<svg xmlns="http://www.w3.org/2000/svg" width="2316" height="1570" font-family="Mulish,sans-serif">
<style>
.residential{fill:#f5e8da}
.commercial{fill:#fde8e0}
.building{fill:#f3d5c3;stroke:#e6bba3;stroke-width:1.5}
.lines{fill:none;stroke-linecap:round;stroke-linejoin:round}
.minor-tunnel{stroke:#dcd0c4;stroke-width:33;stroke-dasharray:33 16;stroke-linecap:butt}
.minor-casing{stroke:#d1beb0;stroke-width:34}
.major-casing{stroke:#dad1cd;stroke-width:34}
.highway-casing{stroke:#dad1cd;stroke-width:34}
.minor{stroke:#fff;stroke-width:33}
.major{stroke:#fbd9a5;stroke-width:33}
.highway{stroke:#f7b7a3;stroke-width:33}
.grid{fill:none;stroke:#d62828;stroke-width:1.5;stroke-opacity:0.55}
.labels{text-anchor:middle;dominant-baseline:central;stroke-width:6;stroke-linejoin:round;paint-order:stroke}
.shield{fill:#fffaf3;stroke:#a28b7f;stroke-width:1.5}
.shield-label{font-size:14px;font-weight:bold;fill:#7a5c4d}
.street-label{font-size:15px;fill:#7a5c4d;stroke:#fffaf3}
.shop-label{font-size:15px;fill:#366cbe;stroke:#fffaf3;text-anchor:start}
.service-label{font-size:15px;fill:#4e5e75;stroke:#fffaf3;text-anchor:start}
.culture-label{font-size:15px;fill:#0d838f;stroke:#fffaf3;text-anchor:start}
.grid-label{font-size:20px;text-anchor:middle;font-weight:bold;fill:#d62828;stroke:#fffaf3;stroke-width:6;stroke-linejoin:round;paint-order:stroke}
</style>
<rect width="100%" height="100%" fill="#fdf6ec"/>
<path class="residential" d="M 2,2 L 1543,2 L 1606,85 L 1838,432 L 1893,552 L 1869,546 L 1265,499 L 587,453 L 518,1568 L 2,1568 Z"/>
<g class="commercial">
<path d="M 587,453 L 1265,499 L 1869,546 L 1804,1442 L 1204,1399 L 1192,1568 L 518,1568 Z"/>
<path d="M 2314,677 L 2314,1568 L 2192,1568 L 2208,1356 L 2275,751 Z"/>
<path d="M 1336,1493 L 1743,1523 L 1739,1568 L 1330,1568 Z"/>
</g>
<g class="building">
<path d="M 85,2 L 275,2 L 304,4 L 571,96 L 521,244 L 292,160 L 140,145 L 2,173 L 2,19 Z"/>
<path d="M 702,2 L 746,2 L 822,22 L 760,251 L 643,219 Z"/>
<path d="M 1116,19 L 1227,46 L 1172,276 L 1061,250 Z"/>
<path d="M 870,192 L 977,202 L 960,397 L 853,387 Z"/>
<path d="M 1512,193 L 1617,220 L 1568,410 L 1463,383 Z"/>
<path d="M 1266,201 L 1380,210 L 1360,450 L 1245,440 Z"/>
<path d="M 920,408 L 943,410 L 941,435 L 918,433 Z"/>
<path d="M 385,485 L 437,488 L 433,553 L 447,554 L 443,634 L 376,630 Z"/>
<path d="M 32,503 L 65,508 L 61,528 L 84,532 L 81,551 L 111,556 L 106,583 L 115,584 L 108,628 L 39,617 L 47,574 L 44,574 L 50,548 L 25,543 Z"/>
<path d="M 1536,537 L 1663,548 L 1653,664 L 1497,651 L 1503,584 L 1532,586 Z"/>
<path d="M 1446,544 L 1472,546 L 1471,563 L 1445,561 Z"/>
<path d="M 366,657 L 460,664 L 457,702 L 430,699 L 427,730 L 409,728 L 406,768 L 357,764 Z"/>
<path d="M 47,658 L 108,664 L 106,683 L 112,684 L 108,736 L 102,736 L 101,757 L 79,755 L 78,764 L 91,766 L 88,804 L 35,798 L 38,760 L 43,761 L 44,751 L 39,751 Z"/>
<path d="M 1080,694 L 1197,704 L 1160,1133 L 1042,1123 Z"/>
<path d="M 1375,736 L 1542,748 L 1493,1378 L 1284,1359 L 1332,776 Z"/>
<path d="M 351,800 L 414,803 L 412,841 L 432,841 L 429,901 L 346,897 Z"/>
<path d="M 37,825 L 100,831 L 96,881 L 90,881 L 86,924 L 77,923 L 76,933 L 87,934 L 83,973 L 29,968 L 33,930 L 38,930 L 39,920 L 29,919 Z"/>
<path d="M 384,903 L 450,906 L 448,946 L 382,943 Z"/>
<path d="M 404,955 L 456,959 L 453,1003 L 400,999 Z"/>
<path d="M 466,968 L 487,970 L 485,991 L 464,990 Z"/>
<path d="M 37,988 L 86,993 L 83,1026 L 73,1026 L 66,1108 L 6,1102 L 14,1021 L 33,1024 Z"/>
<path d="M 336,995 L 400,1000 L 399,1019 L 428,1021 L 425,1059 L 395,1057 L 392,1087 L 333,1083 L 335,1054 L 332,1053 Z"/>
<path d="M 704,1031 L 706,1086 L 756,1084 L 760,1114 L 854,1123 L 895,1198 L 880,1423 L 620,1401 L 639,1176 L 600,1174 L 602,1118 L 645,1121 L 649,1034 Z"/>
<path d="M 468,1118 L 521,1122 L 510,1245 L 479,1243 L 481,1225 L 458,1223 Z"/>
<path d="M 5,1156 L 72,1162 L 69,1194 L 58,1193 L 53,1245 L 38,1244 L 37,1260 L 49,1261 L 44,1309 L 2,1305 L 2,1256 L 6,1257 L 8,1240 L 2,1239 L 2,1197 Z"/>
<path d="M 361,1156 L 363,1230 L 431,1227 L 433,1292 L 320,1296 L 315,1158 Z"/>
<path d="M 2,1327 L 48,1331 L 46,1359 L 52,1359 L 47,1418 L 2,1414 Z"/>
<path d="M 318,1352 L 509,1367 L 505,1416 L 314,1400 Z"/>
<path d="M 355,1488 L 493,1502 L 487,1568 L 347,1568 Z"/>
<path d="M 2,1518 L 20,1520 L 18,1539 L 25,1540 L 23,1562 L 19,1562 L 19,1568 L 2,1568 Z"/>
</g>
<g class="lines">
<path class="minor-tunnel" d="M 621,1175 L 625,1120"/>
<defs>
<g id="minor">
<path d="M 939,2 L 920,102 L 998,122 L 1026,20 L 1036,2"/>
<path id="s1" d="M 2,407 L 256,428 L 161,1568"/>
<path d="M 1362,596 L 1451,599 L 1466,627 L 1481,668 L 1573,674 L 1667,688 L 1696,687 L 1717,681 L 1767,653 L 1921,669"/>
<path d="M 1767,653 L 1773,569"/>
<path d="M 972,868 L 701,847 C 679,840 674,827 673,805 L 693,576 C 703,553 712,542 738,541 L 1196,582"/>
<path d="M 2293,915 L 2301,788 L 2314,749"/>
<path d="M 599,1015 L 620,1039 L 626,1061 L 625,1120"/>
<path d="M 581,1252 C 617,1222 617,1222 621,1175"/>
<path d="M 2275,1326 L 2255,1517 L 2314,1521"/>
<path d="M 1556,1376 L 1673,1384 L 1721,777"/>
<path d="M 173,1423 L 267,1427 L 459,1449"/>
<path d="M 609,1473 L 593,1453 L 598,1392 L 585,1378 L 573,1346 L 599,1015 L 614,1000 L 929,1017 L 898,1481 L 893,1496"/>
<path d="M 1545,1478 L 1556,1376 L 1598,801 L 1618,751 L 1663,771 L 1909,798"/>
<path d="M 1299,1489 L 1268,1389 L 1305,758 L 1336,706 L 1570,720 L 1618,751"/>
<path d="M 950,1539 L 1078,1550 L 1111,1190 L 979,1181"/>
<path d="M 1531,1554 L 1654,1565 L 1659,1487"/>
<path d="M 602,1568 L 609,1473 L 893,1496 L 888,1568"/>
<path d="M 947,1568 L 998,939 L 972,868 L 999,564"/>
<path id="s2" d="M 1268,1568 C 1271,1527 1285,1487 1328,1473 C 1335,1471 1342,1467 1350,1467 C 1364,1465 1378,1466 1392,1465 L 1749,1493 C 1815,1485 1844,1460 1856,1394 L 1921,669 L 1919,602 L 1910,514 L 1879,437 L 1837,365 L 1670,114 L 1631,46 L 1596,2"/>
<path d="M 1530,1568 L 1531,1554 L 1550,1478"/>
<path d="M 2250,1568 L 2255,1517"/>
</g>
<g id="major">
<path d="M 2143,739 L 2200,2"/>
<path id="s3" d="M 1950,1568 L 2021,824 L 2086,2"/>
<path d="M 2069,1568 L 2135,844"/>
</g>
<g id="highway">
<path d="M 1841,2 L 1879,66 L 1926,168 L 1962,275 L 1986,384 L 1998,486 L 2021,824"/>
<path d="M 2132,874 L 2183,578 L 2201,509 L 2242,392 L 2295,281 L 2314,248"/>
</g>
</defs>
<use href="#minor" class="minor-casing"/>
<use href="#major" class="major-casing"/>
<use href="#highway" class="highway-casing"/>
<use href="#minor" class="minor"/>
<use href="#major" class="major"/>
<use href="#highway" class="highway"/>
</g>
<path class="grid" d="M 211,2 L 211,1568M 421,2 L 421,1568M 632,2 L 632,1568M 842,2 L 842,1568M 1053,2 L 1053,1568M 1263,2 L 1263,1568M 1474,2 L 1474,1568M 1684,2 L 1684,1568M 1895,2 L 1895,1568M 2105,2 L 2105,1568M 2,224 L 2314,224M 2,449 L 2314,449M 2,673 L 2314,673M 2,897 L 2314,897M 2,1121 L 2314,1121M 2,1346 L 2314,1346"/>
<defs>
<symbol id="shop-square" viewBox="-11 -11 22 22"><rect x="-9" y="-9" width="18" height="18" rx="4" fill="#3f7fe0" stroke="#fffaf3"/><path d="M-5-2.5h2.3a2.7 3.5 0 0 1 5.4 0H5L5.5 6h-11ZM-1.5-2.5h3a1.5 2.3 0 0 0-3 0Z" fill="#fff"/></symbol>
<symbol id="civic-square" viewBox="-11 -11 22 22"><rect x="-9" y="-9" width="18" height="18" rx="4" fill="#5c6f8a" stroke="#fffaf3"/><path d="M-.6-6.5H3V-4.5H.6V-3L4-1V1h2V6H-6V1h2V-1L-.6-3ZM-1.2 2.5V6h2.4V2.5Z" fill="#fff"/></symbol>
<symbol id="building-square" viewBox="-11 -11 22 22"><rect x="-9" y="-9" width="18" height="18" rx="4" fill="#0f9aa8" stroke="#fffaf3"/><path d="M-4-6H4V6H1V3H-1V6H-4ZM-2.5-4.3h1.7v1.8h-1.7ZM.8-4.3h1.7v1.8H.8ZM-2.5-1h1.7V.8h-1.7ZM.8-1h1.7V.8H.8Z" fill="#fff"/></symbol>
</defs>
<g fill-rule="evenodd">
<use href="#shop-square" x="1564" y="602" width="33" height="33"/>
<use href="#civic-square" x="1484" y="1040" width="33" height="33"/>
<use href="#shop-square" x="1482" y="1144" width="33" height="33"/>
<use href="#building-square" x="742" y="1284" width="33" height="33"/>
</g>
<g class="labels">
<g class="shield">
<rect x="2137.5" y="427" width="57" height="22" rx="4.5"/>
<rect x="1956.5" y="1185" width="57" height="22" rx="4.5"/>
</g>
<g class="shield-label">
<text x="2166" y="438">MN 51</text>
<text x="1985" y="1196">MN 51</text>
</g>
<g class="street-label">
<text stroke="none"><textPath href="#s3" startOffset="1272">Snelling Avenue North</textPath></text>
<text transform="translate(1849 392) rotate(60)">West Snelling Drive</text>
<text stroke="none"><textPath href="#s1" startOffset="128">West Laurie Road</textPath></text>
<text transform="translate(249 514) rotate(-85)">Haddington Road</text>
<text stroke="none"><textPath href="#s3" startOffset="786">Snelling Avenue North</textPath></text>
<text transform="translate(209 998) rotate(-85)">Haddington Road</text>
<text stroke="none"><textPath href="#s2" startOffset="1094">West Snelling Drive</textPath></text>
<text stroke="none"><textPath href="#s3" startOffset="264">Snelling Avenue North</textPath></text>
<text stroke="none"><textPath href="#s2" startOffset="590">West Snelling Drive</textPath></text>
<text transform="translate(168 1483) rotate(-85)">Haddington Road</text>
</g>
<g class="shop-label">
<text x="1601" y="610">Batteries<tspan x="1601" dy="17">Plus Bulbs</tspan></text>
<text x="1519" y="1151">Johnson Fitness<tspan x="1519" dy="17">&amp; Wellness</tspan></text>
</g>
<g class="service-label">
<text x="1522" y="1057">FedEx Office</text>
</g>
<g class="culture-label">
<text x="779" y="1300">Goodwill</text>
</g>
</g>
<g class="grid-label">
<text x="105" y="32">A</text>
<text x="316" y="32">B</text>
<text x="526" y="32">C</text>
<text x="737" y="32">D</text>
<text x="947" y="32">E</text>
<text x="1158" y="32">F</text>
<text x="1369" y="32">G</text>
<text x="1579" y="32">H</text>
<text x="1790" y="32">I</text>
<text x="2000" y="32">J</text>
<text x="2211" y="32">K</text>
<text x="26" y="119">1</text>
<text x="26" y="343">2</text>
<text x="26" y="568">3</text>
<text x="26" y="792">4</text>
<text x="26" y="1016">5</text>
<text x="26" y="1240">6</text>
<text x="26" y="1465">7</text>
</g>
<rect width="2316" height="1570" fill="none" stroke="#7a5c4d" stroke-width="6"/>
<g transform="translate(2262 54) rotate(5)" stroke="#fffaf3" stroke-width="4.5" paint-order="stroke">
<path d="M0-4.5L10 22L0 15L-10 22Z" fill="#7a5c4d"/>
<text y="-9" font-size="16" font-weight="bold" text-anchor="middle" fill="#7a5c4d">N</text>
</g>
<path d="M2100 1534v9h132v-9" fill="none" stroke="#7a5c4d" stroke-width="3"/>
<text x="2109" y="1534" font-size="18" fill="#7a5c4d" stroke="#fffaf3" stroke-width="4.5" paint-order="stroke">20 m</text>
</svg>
....................
**What the exercise asks:**
Only the lines above that hold "labels" are wanted. Show every one of them.

**Response box:**
.labels{text-anchor:middle;dominant-baseline:central;stroke-width:6;stroke-linejoin:round;paint-order:stroke}
<g class="labels">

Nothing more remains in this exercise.